DATA LISTING:
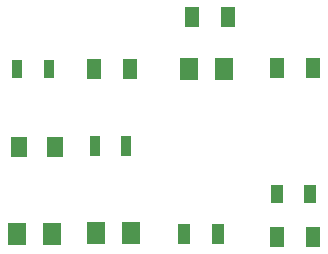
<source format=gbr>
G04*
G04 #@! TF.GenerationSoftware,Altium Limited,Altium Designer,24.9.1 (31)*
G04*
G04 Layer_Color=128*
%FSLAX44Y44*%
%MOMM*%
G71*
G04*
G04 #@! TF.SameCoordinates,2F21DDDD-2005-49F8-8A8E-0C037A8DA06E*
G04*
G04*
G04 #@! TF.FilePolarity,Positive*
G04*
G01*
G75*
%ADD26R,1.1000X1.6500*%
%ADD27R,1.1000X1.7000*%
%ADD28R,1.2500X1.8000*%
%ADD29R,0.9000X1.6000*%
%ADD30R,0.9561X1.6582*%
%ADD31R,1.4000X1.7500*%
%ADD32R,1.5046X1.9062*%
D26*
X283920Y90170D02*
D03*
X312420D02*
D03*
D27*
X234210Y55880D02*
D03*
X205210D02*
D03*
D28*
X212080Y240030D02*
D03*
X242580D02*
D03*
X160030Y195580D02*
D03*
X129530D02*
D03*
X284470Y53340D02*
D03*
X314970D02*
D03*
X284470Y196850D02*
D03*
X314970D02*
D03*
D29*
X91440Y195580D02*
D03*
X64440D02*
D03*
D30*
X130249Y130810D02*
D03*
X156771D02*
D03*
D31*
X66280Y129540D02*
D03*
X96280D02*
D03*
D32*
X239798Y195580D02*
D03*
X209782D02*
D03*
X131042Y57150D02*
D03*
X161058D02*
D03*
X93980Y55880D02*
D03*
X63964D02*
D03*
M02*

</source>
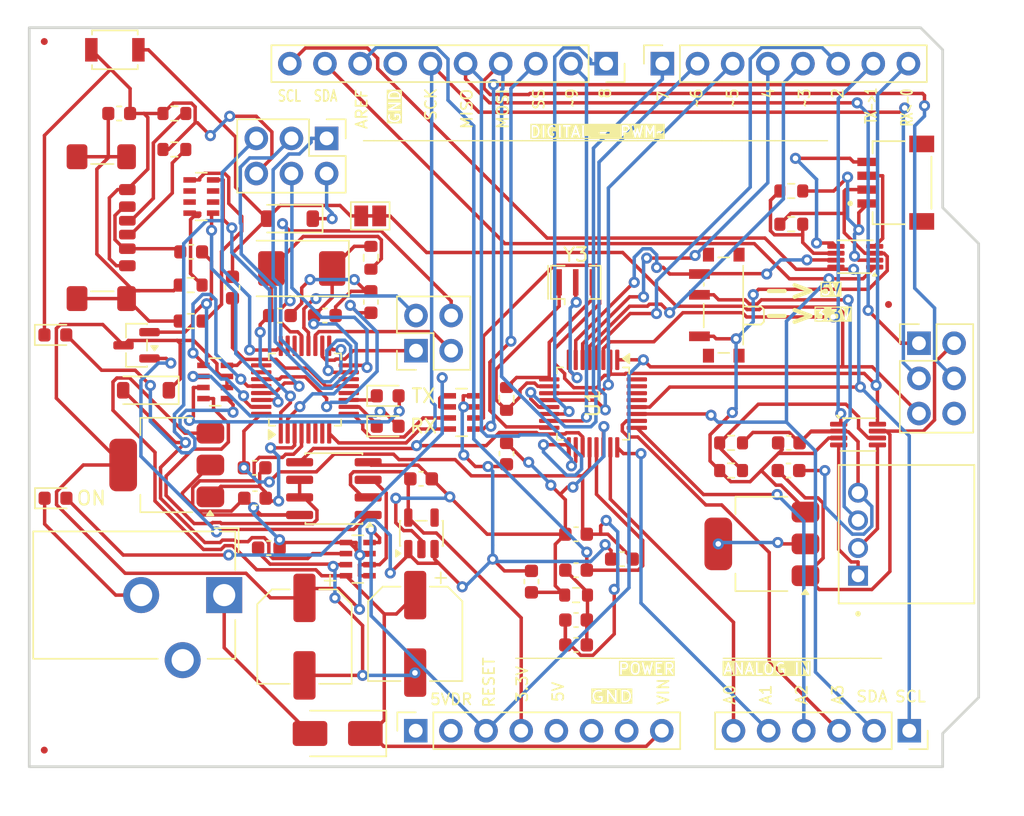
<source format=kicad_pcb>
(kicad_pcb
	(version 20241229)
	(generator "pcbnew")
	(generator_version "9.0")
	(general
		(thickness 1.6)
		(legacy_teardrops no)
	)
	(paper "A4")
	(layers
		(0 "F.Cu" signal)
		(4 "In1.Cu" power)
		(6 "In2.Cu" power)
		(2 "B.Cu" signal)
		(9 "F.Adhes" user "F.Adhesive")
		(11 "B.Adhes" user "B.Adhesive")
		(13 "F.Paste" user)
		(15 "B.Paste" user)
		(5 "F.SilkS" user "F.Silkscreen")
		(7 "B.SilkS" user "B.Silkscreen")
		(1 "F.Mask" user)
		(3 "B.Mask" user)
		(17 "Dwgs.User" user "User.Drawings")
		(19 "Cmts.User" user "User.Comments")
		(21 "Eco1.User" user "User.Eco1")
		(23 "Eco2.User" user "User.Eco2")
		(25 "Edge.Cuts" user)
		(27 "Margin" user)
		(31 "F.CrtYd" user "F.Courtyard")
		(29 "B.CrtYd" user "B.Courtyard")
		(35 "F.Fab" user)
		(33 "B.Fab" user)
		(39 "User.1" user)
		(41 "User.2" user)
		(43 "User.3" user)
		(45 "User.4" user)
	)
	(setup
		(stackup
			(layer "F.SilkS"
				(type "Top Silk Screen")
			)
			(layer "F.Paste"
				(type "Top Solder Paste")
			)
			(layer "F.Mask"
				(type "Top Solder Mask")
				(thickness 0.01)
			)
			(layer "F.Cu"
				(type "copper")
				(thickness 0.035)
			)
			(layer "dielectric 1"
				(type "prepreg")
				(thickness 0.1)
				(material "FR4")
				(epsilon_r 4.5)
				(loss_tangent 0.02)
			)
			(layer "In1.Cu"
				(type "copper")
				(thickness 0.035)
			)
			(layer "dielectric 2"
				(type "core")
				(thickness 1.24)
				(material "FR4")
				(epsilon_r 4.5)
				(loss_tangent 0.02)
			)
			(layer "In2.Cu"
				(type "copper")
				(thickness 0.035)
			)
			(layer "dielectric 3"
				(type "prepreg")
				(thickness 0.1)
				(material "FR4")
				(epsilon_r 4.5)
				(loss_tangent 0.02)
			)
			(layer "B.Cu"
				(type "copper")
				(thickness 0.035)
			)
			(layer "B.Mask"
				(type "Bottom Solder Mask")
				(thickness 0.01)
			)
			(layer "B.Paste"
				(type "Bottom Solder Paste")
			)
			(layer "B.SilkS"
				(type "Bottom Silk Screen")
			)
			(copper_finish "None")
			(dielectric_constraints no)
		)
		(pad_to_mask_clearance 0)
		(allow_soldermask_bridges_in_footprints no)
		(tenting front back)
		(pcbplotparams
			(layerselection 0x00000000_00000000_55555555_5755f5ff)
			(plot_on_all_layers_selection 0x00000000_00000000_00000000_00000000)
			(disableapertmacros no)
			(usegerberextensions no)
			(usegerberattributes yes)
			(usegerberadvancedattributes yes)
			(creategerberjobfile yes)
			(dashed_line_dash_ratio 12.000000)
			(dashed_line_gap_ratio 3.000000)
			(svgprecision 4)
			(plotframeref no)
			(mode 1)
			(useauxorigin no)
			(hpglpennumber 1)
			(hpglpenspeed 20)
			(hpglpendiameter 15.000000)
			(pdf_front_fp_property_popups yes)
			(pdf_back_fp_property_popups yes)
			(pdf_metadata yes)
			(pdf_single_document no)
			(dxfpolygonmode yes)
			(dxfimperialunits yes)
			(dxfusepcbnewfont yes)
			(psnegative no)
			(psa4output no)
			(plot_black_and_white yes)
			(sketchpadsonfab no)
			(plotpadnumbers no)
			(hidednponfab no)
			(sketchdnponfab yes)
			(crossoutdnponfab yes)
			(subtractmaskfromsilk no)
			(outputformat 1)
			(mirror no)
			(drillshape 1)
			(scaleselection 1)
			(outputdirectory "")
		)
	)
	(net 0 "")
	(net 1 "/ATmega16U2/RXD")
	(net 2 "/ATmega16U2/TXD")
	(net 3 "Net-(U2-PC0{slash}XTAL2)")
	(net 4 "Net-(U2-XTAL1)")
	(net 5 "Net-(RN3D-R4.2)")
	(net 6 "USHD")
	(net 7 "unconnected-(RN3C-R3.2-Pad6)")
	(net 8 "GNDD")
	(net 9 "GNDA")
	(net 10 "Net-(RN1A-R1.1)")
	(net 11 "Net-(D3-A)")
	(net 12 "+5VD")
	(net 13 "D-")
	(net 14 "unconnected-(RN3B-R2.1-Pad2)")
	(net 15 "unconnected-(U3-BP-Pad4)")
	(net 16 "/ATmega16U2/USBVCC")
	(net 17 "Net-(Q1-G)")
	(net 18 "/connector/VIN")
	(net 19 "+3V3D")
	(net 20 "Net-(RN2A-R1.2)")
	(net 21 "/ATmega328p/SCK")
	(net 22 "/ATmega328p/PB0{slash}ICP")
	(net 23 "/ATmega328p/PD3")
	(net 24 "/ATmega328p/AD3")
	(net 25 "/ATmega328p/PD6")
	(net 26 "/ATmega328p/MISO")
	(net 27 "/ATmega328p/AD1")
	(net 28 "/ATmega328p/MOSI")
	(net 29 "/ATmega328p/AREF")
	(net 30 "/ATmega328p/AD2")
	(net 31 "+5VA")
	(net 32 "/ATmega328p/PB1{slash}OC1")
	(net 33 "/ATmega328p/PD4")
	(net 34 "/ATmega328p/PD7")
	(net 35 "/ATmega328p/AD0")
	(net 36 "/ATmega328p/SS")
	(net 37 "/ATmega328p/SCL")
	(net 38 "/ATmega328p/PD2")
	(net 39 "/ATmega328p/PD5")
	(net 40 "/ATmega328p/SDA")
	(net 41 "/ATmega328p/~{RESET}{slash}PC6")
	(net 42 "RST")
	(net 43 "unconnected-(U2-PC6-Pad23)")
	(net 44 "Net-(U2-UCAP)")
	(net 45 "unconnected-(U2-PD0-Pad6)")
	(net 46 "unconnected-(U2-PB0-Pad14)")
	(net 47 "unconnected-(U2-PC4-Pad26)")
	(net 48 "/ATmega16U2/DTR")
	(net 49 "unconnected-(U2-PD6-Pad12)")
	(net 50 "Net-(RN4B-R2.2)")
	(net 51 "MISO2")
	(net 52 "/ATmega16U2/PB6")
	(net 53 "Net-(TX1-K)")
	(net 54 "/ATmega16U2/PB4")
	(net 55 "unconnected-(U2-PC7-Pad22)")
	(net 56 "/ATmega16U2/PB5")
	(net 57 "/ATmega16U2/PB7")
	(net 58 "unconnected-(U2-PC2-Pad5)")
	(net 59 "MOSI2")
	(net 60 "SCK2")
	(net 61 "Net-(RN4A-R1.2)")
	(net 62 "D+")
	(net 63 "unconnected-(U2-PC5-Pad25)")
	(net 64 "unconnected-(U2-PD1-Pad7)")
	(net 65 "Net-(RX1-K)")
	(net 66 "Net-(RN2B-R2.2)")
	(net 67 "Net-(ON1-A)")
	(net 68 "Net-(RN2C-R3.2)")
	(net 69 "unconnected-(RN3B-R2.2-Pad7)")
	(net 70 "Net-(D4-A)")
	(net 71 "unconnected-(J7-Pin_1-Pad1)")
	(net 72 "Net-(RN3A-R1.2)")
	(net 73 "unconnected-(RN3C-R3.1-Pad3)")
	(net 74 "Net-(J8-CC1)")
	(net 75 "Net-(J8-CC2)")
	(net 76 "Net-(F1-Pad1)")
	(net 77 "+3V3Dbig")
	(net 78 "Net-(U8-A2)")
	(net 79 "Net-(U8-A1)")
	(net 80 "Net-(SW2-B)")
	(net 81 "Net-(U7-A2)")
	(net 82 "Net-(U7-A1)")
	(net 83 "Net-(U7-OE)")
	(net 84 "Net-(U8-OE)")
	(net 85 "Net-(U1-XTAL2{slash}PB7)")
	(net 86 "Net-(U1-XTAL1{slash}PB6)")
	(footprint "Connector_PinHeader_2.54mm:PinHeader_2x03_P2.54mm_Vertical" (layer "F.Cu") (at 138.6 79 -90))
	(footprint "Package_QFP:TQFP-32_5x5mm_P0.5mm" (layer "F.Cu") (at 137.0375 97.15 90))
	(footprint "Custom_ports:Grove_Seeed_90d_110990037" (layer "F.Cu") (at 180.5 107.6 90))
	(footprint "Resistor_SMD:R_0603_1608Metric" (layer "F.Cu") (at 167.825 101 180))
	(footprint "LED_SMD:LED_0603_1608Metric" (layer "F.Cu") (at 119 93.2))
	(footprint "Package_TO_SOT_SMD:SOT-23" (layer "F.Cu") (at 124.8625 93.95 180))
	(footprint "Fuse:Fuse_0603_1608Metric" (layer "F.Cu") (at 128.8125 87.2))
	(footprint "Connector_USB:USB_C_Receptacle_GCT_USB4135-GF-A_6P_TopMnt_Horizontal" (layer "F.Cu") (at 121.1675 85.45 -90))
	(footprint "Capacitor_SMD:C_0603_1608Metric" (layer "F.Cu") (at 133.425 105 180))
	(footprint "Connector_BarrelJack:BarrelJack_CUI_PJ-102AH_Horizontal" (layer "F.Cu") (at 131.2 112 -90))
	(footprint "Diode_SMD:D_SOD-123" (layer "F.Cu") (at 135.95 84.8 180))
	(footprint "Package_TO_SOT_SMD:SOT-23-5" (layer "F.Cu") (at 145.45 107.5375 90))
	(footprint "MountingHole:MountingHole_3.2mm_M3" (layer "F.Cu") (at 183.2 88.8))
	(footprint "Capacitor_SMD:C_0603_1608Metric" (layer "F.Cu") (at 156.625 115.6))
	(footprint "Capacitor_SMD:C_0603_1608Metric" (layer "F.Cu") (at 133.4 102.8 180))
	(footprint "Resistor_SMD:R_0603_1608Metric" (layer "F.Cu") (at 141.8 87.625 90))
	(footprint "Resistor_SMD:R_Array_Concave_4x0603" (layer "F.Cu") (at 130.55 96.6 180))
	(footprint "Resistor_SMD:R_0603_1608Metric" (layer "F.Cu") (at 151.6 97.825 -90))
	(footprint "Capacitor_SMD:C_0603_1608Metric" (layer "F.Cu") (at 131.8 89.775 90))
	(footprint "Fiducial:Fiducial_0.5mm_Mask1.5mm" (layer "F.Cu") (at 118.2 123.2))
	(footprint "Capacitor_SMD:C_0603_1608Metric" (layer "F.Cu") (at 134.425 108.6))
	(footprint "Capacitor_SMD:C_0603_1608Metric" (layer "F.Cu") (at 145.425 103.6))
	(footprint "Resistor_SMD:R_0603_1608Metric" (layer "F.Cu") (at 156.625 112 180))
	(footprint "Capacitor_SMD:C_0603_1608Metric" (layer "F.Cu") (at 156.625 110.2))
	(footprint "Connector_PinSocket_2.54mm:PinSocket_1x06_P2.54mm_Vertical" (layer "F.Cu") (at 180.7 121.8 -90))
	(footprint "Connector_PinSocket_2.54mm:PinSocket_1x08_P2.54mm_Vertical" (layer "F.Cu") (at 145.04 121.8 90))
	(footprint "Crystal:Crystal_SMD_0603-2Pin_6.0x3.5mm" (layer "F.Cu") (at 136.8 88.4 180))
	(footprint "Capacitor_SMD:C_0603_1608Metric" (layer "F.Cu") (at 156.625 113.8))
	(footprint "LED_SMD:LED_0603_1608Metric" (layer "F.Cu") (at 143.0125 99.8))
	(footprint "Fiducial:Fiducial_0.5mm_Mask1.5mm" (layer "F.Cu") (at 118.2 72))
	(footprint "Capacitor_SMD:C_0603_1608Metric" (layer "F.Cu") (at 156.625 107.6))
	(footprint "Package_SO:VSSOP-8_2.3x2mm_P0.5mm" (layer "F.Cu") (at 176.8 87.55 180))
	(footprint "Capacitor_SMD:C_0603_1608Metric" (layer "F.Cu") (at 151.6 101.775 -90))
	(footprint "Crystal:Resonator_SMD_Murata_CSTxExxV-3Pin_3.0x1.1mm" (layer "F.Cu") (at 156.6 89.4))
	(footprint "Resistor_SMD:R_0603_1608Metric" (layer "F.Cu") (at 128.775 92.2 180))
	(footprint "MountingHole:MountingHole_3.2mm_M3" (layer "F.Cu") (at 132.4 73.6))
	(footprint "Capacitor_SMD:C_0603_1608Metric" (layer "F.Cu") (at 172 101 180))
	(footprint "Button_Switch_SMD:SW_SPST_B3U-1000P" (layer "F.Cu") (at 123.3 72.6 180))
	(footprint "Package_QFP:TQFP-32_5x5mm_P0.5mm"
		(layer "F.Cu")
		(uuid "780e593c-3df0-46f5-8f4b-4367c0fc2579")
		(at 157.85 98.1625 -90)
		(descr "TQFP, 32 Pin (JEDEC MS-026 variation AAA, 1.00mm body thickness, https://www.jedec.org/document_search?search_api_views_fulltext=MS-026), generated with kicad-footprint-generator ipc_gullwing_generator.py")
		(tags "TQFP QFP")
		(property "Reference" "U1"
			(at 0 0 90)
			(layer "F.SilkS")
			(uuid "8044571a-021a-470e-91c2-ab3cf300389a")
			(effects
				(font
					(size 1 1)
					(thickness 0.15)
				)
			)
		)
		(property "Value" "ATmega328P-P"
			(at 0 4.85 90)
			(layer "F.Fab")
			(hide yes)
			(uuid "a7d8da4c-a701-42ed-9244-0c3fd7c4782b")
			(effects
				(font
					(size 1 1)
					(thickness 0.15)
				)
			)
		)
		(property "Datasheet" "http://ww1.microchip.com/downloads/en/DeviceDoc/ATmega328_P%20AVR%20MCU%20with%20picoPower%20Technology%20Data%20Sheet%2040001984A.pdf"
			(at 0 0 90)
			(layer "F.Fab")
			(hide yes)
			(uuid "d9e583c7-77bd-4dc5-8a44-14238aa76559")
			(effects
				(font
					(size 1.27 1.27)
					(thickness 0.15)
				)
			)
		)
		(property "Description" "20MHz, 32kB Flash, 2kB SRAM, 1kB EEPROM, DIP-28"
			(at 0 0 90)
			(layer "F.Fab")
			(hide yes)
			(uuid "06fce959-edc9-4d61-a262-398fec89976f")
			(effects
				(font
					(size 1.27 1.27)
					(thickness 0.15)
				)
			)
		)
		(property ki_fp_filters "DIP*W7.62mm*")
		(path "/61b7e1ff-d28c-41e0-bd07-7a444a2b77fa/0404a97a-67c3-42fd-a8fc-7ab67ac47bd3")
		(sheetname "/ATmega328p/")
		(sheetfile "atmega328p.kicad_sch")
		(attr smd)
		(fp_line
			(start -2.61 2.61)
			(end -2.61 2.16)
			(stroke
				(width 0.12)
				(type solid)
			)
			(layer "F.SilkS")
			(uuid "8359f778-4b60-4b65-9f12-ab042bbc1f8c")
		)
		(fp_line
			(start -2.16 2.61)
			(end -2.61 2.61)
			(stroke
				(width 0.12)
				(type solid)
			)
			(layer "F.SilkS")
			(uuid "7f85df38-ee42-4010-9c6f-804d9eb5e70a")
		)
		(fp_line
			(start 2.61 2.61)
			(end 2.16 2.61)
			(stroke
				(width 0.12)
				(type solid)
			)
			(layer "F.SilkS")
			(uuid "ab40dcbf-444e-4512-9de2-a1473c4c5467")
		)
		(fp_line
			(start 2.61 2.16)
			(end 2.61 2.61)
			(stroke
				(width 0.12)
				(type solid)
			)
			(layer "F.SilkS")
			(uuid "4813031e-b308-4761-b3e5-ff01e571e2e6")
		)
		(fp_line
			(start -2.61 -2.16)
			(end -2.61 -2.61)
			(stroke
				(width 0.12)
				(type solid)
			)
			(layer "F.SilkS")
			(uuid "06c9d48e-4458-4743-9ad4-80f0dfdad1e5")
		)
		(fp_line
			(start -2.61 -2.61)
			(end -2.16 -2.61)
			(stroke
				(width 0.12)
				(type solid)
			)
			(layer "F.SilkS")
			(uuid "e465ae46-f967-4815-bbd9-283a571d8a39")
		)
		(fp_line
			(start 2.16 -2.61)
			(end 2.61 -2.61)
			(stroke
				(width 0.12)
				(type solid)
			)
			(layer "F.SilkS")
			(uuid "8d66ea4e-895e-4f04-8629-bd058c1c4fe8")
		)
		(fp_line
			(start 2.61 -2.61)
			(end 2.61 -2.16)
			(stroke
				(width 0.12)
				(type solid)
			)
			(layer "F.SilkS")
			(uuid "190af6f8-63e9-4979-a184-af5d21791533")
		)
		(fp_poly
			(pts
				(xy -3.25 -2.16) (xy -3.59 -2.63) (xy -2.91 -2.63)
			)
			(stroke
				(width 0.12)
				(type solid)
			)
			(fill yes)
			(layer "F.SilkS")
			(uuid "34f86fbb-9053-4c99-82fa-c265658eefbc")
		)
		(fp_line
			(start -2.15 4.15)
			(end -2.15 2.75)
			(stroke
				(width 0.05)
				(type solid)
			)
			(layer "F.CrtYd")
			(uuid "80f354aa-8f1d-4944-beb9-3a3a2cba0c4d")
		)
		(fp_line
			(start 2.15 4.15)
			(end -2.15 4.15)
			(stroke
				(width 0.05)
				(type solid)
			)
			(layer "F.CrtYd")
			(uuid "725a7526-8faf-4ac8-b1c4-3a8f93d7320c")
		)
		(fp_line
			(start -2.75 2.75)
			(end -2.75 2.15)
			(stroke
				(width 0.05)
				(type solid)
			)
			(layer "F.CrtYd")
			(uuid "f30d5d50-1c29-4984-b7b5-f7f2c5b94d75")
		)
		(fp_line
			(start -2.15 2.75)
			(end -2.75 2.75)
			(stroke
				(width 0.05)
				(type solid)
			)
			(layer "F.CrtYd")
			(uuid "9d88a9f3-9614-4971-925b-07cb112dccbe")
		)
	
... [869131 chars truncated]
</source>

ACTIVITY:
Give only the number of lines in the entries that contain "source".

OUTPUT:
4